What this task involves:
Reproduce the entries that follow precisely, setting aside any images.

The input:
Content starts

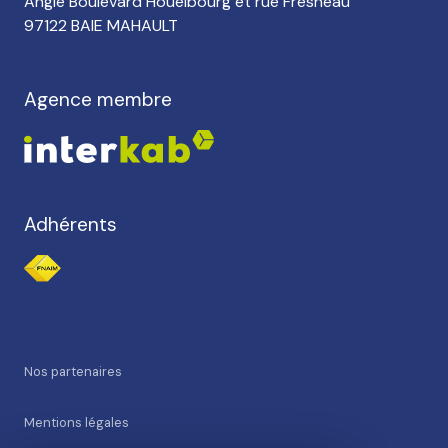
Angle Boulevard Houelbourg et rue Fresneau
97122 BAIE MAHAULT
Agence membre
Adhérents
nos partenaires
mentions légales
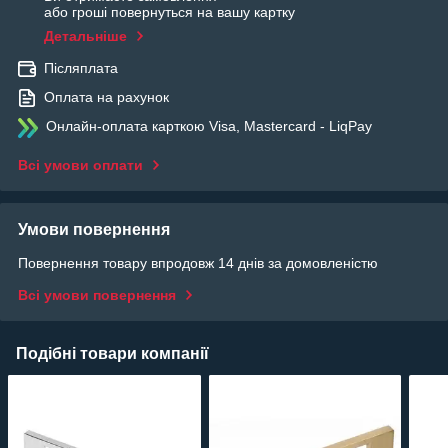
або гроші повернуться на вашу картку
Детальніше
Післяплата
Оплата на рахунок
Онлайн-оплата карткою Visa, Mastercard - LiqPay
Всі умови оплати
Умови повернення
Повернення товару впродовж 14 днів за домовленістю
Всі умови повернення
Подібні товари компанії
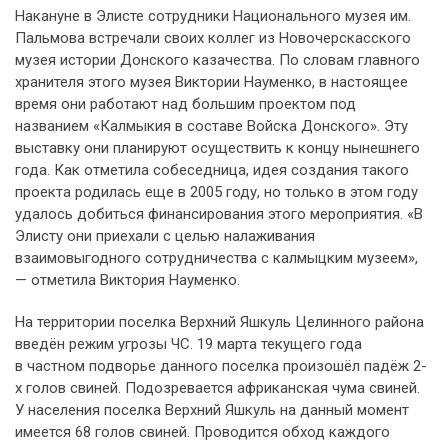
Накануне в Элисте сотрудники Национального музея им.
Пальмова встречали своих коллег из Новочерскасского
музея истории Донского казачества. По словам главного
хранителя этого музея Виктории Науменко, в настоящее
время они работают над большим проектом под
названием «Калмыкия в составе Войска Донского». Эту
выставку они планируют осуществить к концу нынешнего
года. Как отметила собеседница, идея создания такого
проекта родилась еще в 2005 году, но только в этом году
удалось добиться финансирования этого мероприятия. «В
Элисту они приехали с целью налаживания
взаимовыгодного сотрудничества с калмыцким музеем»,
— отметила Виктория Науменко.
На территории поселка Верхний Яшкуль Целинного района
введён режим угрозы ЧС. 19 марта текущего года
в частном подворье данного поселка произошёл падёж 2-
х голов свиней. Подозревается африканская чума свиней.
У населения поселка Верхний Яшкуль на данный момент
имеется 68 голов свиней. Проводится обход каждого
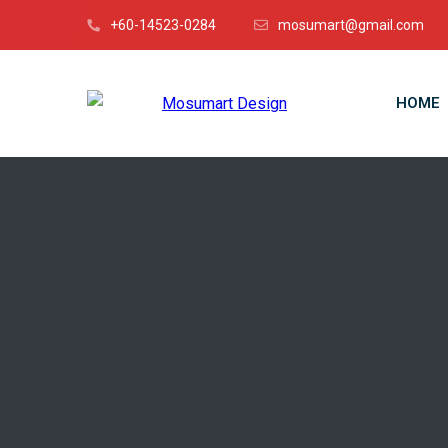
+60-14523-0284
mosumart@gmail.com
HOME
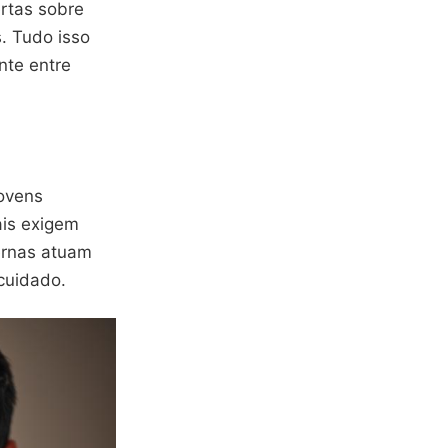
rtas sobre
. Tudo isso
nte entre
jovens
ais exigem
ernas atuam
 cuidado.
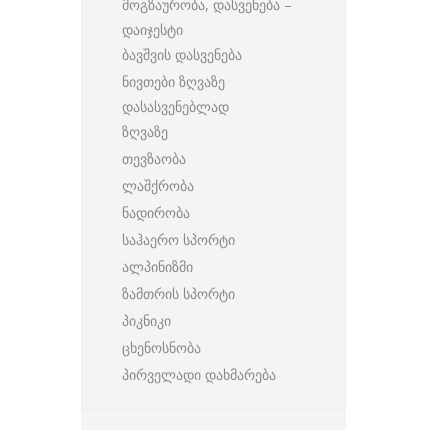
მოგზაურობა, დასვენება –
დაიჯესტი
ბავშვის დასვენება
ნივთები ზღვაზე
დასასვენებლად
ზღვაზე
თევზაობა
ლაშქრობა
ნადირობა
საჰაერო სპორტი
ალპინიზმი
ზამთრის სპორტი
პიკნიკი
ცხენოსნობა
პირველადი დახმარება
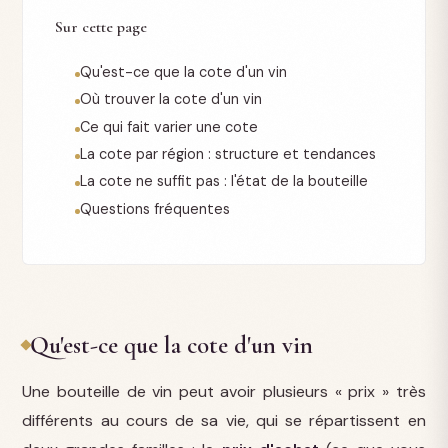
Sur cette page
Qu'est-ce que la cote d'un vin
Où trouver la cote d'un vin
Ce qui fait varier une cote
La cote par région : structure et tendances
La cote ne suffit pas : l'état de la bouteille
Questions fréquentes
Qu'est-ce que la cote d'un vin
Une bouteille de vin peut avoir plusieurs « prix » très
différents au cours de sa vie, qui se répartissent en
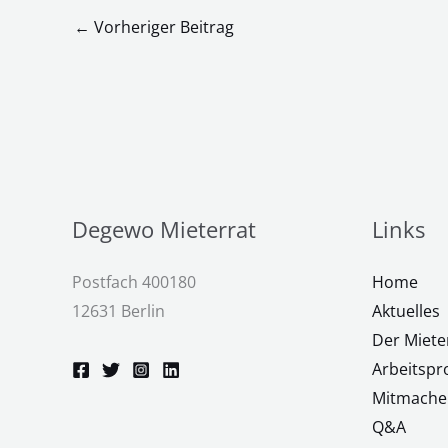
←
Vorheriger Beitrag
Degewo Mieterrat
Links
Postfach 400180
Home
12631 Berlin
Aktuelles
Der Miete
Arbeitsp
Mitmache
Q&A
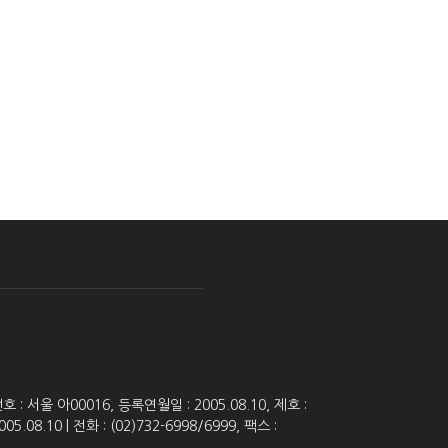
 서울 아00016, 등록연월일 : 2005.08.10, 제호 :
8.10 | 전화 : (02)732-6998/6999, 팩스 :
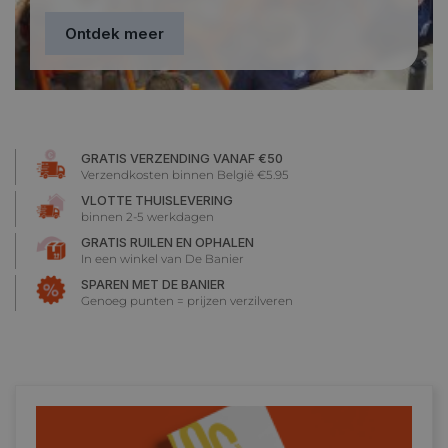
Ontdek meer
GRATIS VERZENDING VANAF €50
Verzendkosten binnen België €5.95
VLOTTE THUISLEVERING
binnen 2-5 werkdagen
GRATIS RUILEN EN OPHALEN
In een winkel van De Banier
SPAREN MET DE BANIER
Genoeg punten = prijzen verzilveren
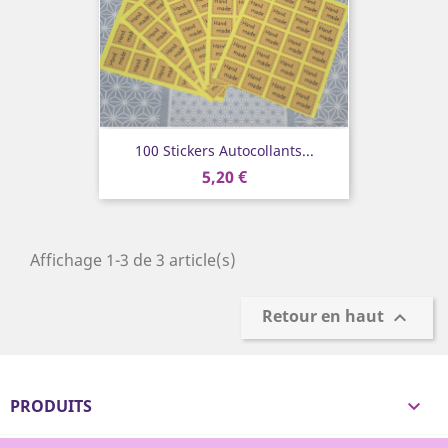
100 Stickers Autocollants...
5,20 €
Affichage 1-3 de 3 article(s)
Retour en haut

PRODUITS

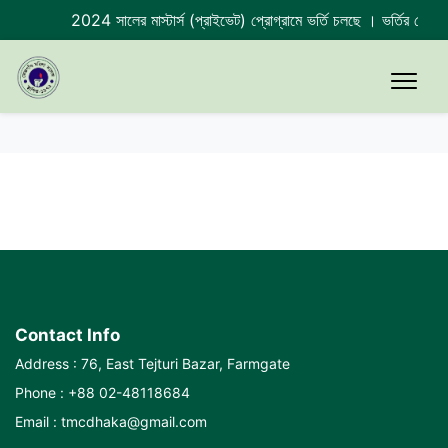
2024 সালের মাস্টার্স (প্রাইভেট) প্রোগ্রামে ভর্তি চলছে । ভর্তির শে
Contact Info
Address : 76, East Tejturi Bazar, Farmgate
Phone : +88 02-48118684
Email : tmcdhaka@gmail.com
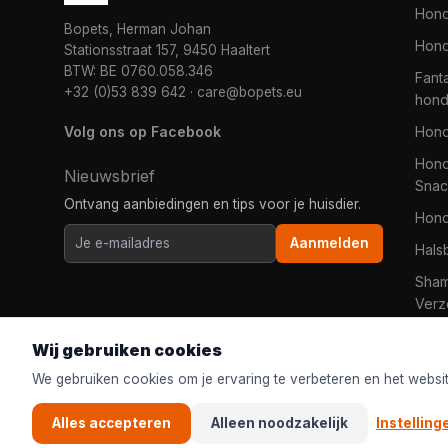
Hon
Bopets, Herman Johan
Hond
Stationsstraat 157, 9450 Haaltert
BTW: BE 0760.058.346
Fanta
+32 (0)53 839 642
·
care@bopets.eu
hon
Volg ons op Facebook
Hon
Hond
Nieuwsbrief
Snac
Ontvang aanbiedingen en tips voor je huisdier.
Hon
Aanmelden
Hals
Sha
Verz
Wij gebruiken cookies
We gebruiken cookies om je ervaring te verbeteren en het websi
Alles accepteren
Alleen noodzakelijk
Instelling
© 2026
Bopets
| De online dierenwinkel voor iedereen in Ned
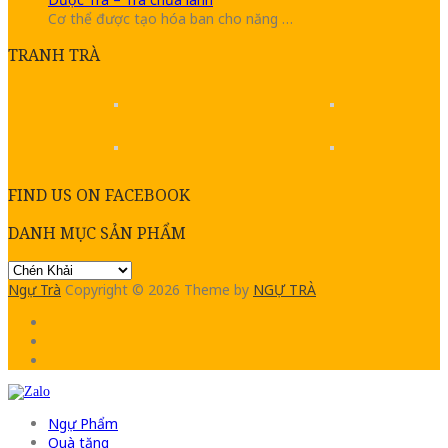
Cơ thể được tạo hóa ban cho năng …
TRANH TRÀ
FIND US ON FACEBOOK
DANH MỤC SẢN PHẨM
Ngự Trà
Copyright © 2026
Theme by
NGỰ TRÀ
Ngự Phẩm
Quà tặng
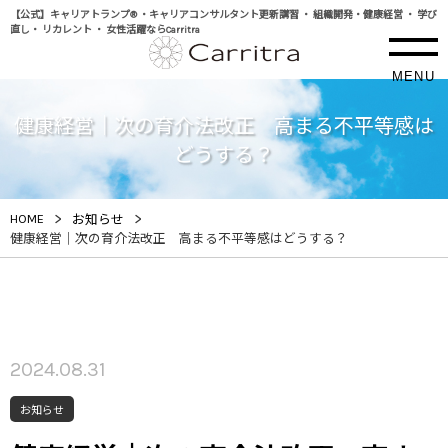
【公式】キャリアトランプ® ・キャリアコンサルタント更新講習 ・ 組織開発・健康経営 ・ 学び
直し・ リカレント ・ 女性活躍ならCarritra
MENU
健康経営｜次の育介法改正 高まる不平等感は
どうする？
>
>
HOME
お知らせ
健康経営｜次の育介法改正 高まる不平等感はどうする？
2024.08.31
お知らせ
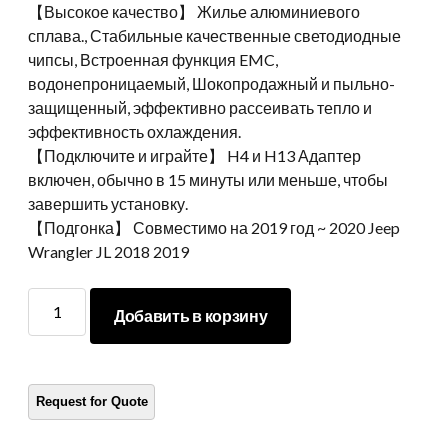
【Высокое качество】 Жилье алюминиевого
сплава., Стабильные качественные светодиодные
чипсы, Встроенная функция EMC,
водонепроницаемый, Шокопродажный и пыльно-
защищенный, эффективно рассеивать тепло и
эффективность охлаждения.
【Подключите и играйте】 H4 и H13 Адаптер
включен, обычно в 15 минуты или меньше, чтобы
завершить установку.
【Подгонка】 Совместимо на 2019 год ~ 2020 Jeep
Wrangler JL 2018 2019
Morsun
Добавить в корзину
Tail
Light
для
Jeep
Wrangler
JL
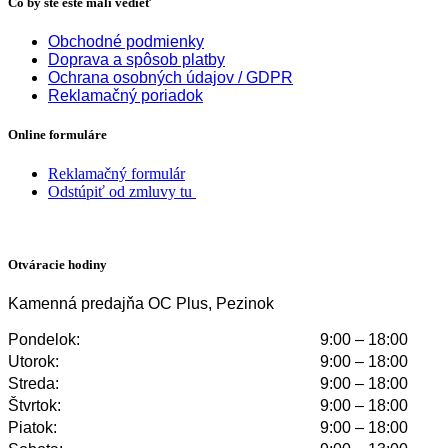
Čo by ste ešte mali vedieť
Obchodné podmienky
Doprava a spôsob platby
Ochrana osobných údajov / GDPR
Reklamačný poriadok
Online formuláre
Reklamačný formulár
Odstúpiť od zmluvy tu
Otváracie hodiny
Kamenná predajňa OC Plus, Pezinok
Pondelok:
9:00 – 18:00
Utorok:
9:00 – 18:00
Streda:
9:00 – 18:00
Štvrtok:
9:00 – 18:00
Piatok:
9:00 – 18:00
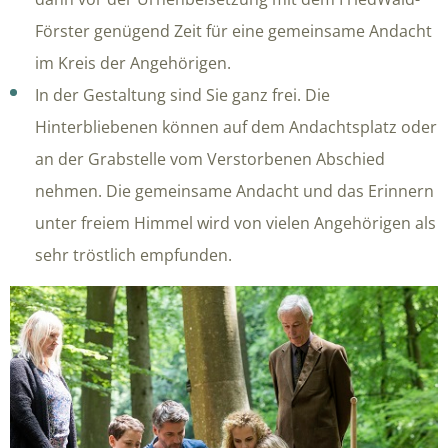
Förster genügend Zeit für eine gemeinsame Andacht
im Kreis der Angehörigen.
In der Gestaltung sind Sie ganz frei. Die
Hinterbliebenen können auf dem Andachtsplatz oder
an der Grabstelle vom Verstorbenen Abschied
nehmen. Die gemeinsame Andacht und das Erinnern
unter freiem Himmel wird von vielen Angehörigen als
sehr tröstlich empfunden.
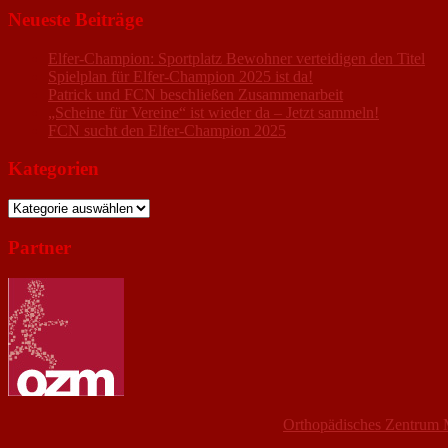
Neueste Beiträge
Elfer-Champion: Sportplatz Bewohner verteidigen den Titel
Spielplan für Elfer-Champion 2025 ist da!
Patrick und FCN beschließen Zusammenarbeit
„Scheine für Vereine“ ist wieder da – Jetzt sammeln!
FCN sucht den Elfer-Champion 2025
Kategorien
Kategorien
Partner
Orthopädisches Zentrum 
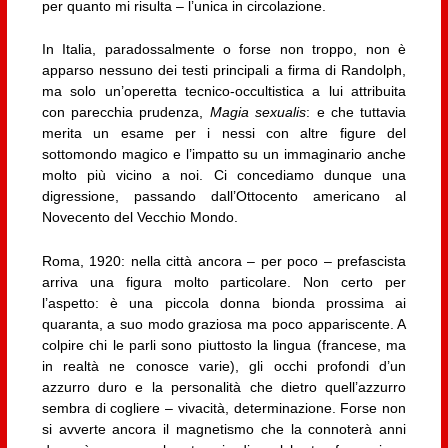
per quanto mi risulta – l’unica in circolazione.
In Italia, paradossalmente o forse non troppo, non è
apparso nessuno dei testi principali a firma di Randolph,
ma solo un’operetta tecnico-occultistica a lui attribuita
con parecchia prudenza,
Magia sexualis
: e che tuttavia
merita un esame per i nessi con altre figure del
sottomondo magico e l’impatto su un immaginario anche
molto più vicino a noi. Ci concediamo dunque una
digressione, passando dall’Ottocento americano al
Novecento del Vecchio Mondo.
Roma, 1920: nella città ancora – per poco – prefascista
arriva una figura molto particolare. Non certo per
l’aspetto: è una piccola donna bionda prossima ai
quaranta, a suo modo graziosa ma poco appariscente. A
colpire chi le parli sono piuttosto la lingua (francese, ma
in realtà ne conosce varie), gli occhi profondi d’un
azzurro duro e la personalità che dietro quell’azzurro
sembra di cogliere – vivacità, determinazione. Forse non
si avverte ancora il magnetismo che la connoterà anni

Content ends

Completed task:
Angle Boulevard Houelbourg et rue Fresneau
97122 BAIE MAHAULT
Agence membre
Adhérents
nos partenaires
mentions légales
або гроші повернуться на вашу картку
Детальніше
Післяплата
Оплата на рахунок
Онлайн-оплата карткою Visa, Mastercard - LiqPay
Всі умови оплати
Умови повернення
Повернення товару впродовж 14 днів за домовленістю
Всі умови повернення
Подібні товари компанії
Накануне в Элисте сотрудники Национального музея им.
Пальмова встречали своих коллег из Новочерскасского
музея истории Донского казачества. По словам главного
хранителя этого музея Виктории Науменко, в настоящее
время они работают над большим проектом под
названием «Калмыкия в составе Войска Донского». Эту
выставку они планируют осуществить к концу нынешнего
года. Как отметила собеседница, идея создания такого
проекта родилась еще в 2005 году, но только в этом году
удалось добиться финансирования этого мероприятия. «В
Элисту они приехали с целью налаживания
взаимовыгодного сотрудничества с калмыцким музеем»,
— отметила Виктория Науменко.
На территории поселка Верхний Яшкуль Целинного района
введён режим угрозы ЧС. 19 марта текущего года
в частном подворье данного поселка произошёл падёж 2-
х голов свиней. Подозревается африканская чума свиней.
У населения поселка Верхний Яшкуль на данный момент
имеется 68 голов свиней. Проводится обход каждого
+60-14523-0284
mosumart@gmail.com
HOME
rtas sobre
. Tudo isso
nte entre
jovens
ais exigem
ernas atuam
 cuidado.
მოგზაურობა, დასვენება –
დაიჯესტი
ბავშვის დასვენება
ნივთები ზღვაზე
დასასვენებლად
ზღვაზე
თევზაობა
ლაშქრობა
ნადირობა
საჰაერო სპორტი
ალპინიზმი
ზამთრის სპორტი
პიკნიკი
ცხენოსნობა
პირველადი დახმარება
Sur cette page
Qu'est-ce que la cote d'un vin
Où trouver la cote d'un vin
Ce qui fait varier une cote
La cote par région : structure et tendances
La cote ne suffit pas : l'état de la bouteille
Questions fréquentes
Qu'est-ce que la cote d'un vin
Une bouteille de vin peut avoir plusieurs « prix » très
différents au cours de sa vie, qui se répartissent en
←
Vorheriger Beitrag
Degewo Mieterrat
Links
Postfach 400180
Home
12631 Berlin
Aktuelles
Der Miete
Arbeitsp
Mitmache
Q&A
 서울 아00016, 등록연월일 : 2005.08.10, 제호 :
8.10 | 전화 : (02)732-6998/6999, 팩스 :
Ontdek meer
GRATIS VERZENDING VANAF €50
Verzendkosten binnen België €5.95
VLOTTE THUISLEVERING
binnen 2-5 werkdagen
GRATIS RUILEN EN OPHALEN
In een winkel van De Banier
SPAREN MET DE BANIER
Genoeg punten = prijzen verzilveren
100 Stickers Autocollants...
5,20 €
Affichage 1-3 de 3 article(s)
Retour en haut

PRODUITS

2024 সালের মাস্টার্স (প্রাইভেট) প্রোগ্রামে ভর্তি চলছে । ভর্তির শে
Contact Info
Address : 76, East Tejturi Bazar, Farmgate
Phone : +88 02-48118684
Email : tmcdhaka@gmail.com
Hon
Bopets, Herman Johan
Hond
Stationsstraat 157, 9450 Haaltert
BTW: BE 0760.058.346
Fanta
+32 (0)53 839 642
·
care@bopets.eu
hon
Volg ons op Facebook
Hon
Hond
Nieuwsbrief
Snac
Ontvang aanbiedingen en tips voor je huisdier.
Hon
Aanmelden
Hals
Sha
Verz
Wij gebruiken cookies
We gebruiken cookies om je ervaring te verbeteren en het websi
Alles accepteren
Alleen noodzakelijk
Instelling
© 2026
Bopets
| De online dierenwinkel voor iedereen in Ned
Cơ thể được tạo hóa ban cho năng …
TRANH TRÀ
FIND US ON FACEBOOK
DANH MỤC SẢN PHẨM
Ngự Trà
Copyright © 2026
Theme by
NGỰ TRÀ
Ngự Phẩm
Quà tặng
【公式】キャリアトランプ® ・キャリアコンサルタント更新講習 ・ 組織開発・健康経営 ・ 学び
直し・ リカレント ・ 女性活躍ならCarritra
MENU
健康経営｜次の育介法改正 高まる不平等感は
どうする？
>
>
HOME
お知らせ
健康経営｜次の育介法改正 高まる不平等感はどうする？
2024.08.31
お知らせ
【Высокое качество】 Жилье алюминиевого
сплава., Стабильные качественные светодиодные
чипсы, Встроенная функция EMC,
водонепроницаемый, Шокопродажный и пыльно-
защищенный, эффективно рассеивать тепло и
эффективность охлаждения.
【Подключите и играйте】 H4 и H13 Адаптер
включен, обычно в 15 минуты или меньше, чтобы
завершить установку.
【Подгонка】 Совместимо на 2019 год ~ 2020 Jeep
Wrangler JL 2018 2019
Morsun
Добавить в корзину
Tail
Light
для
Jeep
Wrangler
JL
Čo by ste ešte mali vedieť
Obchodné podmienky
Doprava a spôsob platby
Ochrana osobných údajov / GDPR
Reklamačný poriadok
Online formuláre
Reklamačný formulár
Odstúpiť od zmluvy tu
Otváracie hodiny
Kamenná predajňa OC Plus, Pezinok
Pondelok:
9:00 – 18:00
Utorok:
9:00 – 18:00
Streda:
9:00 – 18:00
Štvrtok:
9:00 – 18:00
Piatok:
9:00 – 18:00
Förster genügend Zeit für eine gemeinsame Andacht
im Kreis der Angehörigen.
In der Gestaltung sind Sie ganz frei. Die
Hinterbliebenen können auf dem Andachtsplatz oder
an der Grabstelle vom Verstorbenen Abschied
nehmen. Die gemeinsame Andacht und das Erinnern
unter freiem Himmel wird von vielen Angehörigen als
sehr tröstlich empfunden.
Neueste Beiträge
Elfer-Champion: Sportplatz Bewohner verteidigen den Titel
Spielplan für Elfer-Champion 2025 ist da!
Patrick und FCN beschließen Zusammenarbeit
„Scheine für Vereine“ ist wieder da – Jetzt sammeln!
FCN sucht den Elfer-Champion 2025
Kategorien
Kategorien
Partner
Orthopädisches Zentrum 
per quanto mi risulta – l’unica in circolazione.
In Italia, paradossalmente o forse non troppo, non è
apparso nessuno dei testi principali a firma di Randolph,
ma solo un’operetta tecnico-occultistica a lui attribuita
con parecchia prudenza,
Magia sexualis
: e che tuttavia
merita un esame per i nessi con altre figure del
sottomondo magico e l’impatto su un immaginario anche
molto più vicino a noi. Ci concediamo dunque una
digressione, passando dall’Ottocento americano al
Novecento del Vecchio Mondo.
Roma, 1920: nella città ancora – per poco – prefascista
arriva una figura molto particolare. Non certo per
l’aspetto: è una piccola donna bionda prossima ai
quaranta, a suo modo graziosa ma poco appariscente. A
colpire chi le parli sono piuttosto la lingua (francese, ma
in realtà ne conosce varie), gli occhi profondi d’un
azzurro duro e la personalità che dietro quell’azzurro
sembra di cogliere – vivacità, determinazione. Forse non
si avverte ancora il magnetismo che la connoterà anni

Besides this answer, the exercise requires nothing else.